Segment Start: Source data

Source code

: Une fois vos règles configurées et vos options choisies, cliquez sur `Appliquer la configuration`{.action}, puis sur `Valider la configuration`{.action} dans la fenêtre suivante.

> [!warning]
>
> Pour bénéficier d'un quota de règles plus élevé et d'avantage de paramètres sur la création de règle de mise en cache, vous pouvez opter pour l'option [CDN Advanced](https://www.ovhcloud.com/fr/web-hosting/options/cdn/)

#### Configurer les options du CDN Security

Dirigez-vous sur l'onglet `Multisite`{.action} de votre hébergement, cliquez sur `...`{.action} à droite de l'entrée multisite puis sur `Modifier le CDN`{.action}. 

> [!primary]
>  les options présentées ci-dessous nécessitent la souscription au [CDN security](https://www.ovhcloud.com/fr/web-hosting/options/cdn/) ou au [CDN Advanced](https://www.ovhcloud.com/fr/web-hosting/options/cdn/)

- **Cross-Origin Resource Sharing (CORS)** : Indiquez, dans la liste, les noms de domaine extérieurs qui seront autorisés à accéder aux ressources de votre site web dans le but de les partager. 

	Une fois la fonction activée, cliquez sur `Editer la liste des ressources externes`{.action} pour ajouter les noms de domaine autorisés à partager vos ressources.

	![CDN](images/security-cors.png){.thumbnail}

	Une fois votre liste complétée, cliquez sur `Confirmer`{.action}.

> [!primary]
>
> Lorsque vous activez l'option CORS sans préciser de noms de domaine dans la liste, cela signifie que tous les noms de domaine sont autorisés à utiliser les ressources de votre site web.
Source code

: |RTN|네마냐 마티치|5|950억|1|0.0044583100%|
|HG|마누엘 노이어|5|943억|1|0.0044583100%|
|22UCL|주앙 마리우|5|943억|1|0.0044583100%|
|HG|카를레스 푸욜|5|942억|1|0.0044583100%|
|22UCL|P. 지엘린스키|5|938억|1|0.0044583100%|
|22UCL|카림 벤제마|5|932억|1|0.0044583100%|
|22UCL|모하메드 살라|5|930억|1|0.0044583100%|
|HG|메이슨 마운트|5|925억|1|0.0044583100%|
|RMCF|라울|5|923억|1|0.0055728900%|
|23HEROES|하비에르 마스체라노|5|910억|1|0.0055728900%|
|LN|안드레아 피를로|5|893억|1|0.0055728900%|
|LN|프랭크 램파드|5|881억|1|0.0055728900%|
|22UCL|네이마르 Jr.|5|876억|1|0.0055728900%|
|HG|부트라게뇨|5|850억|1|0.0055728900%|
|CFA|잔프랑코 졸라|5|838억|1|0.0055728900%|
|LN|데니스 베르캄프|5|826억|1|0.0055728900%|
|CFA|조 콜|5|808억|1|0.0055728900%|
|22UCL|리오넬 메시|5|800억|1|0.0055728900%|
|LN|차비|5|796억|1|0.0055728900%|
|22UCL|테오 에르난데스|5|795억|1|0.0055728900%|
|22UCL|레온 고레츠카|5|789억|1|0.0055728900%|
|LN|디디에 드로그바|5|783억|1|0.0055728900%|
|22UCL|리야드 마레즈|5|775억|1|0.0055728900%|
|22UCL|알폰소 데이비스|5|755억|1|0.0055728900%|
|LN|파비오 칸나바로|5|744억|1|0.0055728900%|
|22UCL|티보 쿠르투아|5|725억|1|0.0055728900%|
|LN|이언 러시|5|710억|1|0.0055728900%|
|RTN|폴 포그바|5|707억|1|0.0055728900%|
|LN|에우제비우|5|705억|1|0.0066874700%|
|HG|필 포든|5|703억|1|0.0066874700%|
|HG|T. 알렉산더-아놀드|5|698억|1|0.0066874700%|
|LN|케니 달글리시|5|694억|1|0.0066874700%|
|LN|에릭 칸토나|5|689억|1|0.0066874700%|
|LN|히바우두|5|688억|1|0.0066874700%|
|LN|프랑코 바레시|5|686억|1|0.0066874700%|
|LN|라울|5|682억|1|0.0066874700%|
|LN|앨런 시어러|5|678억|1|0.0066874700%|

Segment End: Source data

Send back the complete listing, identical to the original in every line.

Source code

: Une fois vos règles configurées et vos options choisies, cliquez sur `Appliquer la configuration`{.action}, puis sur `Valider la configuration`{.action} dans la fenêtre suivante.

> [!warning]
>
> Pour bénéficier d'un quota de règles plus élevé et d'avantage de paramètres sur la création de règle de mise en cache, vous pouvez opter pour l'option [CDN Advanced](https://www.ovhcloud.com/fr/web-hosting/options/cdn/)

#### Configurer les options du CDN Security

Dirigez-vous sur l'onglet `Multisite`{.action} de votre hébergement, cliquez sur `...`{.action} à droite de l'entrée multisite puis sur `Modifier le CDN`{.action}. 

> [!primary]
>  les options présentées ci-dessous nécessitent la souscription au [CDN security](https://www.ovhcloud.com/fr/web-hosting/options/cdn/) ou au [CDN Advanced](https://www.ovhcloud.com/fr/web-hosting/options/cdn/)

- **Cross-Origin Resource Sharing (CORS)** : Indiquez, dans la liste, les noms de domaine extérieurs qui seront autorisés à accéder aux ressources de votre site web dans le but de les partager. 

	Une fois la fonction activée, cliquez sur `Editer la liste des ressources externes`{.action} pour ajouter les noms de domaine autorisés à partager vos ressources.

	![CDN](images/security-cors.png){.thumbnail}

	Une fois votre liste complétée, cliquez sur `Confirmer`{.action}.

> [!primary]
>
> Lorsque vous activez l'option CORS sans préciser de noms de domaine dans la liste, cela signifie que tous les noms de domaine sont autorisés à utiliser les ressources de votre site web.
Source code

: |RTN|네마냐 마티치|5|950억|1|0.0044583100%|
|HG|마누엘 노이어|5|943억|1|0.0044583100%|
|22UCL|주앙 마리우|5|943억|1|0.0044583100%|
|HG|카를레스 푸욜|5|942억|1|0.0044583100%|
|22UCL|P. 지엘린스키|5|938억|1|0.0044583100%|
|22UCL|카림 벤제마|5|932억|1|0.0044583100%|
|22UCL|모하메드 살라|5|930억|1|0.0044583100%|
|HG|메이슨 마운트|5|925억|1|0.0044583100%|
|RMCF|라울|5|923억|1|0.0055728900%|
|23HEROES|하비에르 마스체라노|5|910억|1|0.0055728900%|
|LN|안드레아 피를로|5|893억|1|0.0055728900%|
|LN|프랭크 램파드|5|881억|1|0.0055728900%|
|22UCL|네이마르 Jr.|5|876억|1|0.0055728900%|
|HG|부트라게뇨|5|850억|1|0.0055728900%|
|CFA|잔프랑코 졸라|5|838억|1|0.0055728900%|
|LN|데니스 베르캄프|5|826억|1|0.0055728900%|
|CFA|조 콜|5|808억|1|0.0055728900%|
|22UCL|리오넬 메시|5|800억|1|0.0055728900%|
|LN|차비|5|796억|1|0.0055728900%|
|22UCL|테오 에르난데스|5|795억|1|0.0055728900%|
|22UCL|레온 고레츠카|5|789억|1|0.0055728900%|
|LN|디디에 드로그바|5|783억|1|0.0055728900%|
|22UCL|리야드 마레즈|5|775억|1|0.0055728900%|
|22UCL|알폰소 데이비스|5|755억|1|0.0055728900%|
|LN|파비오 칸나바로|5|744억|1|0.0055728900%|
|22UCL|티보 쿠르투아|5|725억|1|0.0055728900%|
|LN|이언 러시|5|710억|1|0.0055728900%|
|RTN|폴 포그바|5|707억|1|0.0055728900%|
|LN|에우제비우|5|705억|1|0.0066874700%|
|HG|필 포든|5|703억|1|0.0066874700%|
|HG|T. 알렉산더-아놀드|5|698억|1|0.0066874700%|
|LN|케니 달글리시|5|694억|1|0.0066874700%|
|LN|에릭 칸토나|5|689억|1|0.0066874700%|
|LN|히바우두|5|688억|1|0.0066874700%|
|LN|프랑코 바레시|5|686억|1|0.0066874700%|
|LN|라울|5|682억|1|0.0066874700%|
|LN|앨런 시어러|5|678억|1|0.0066874700%|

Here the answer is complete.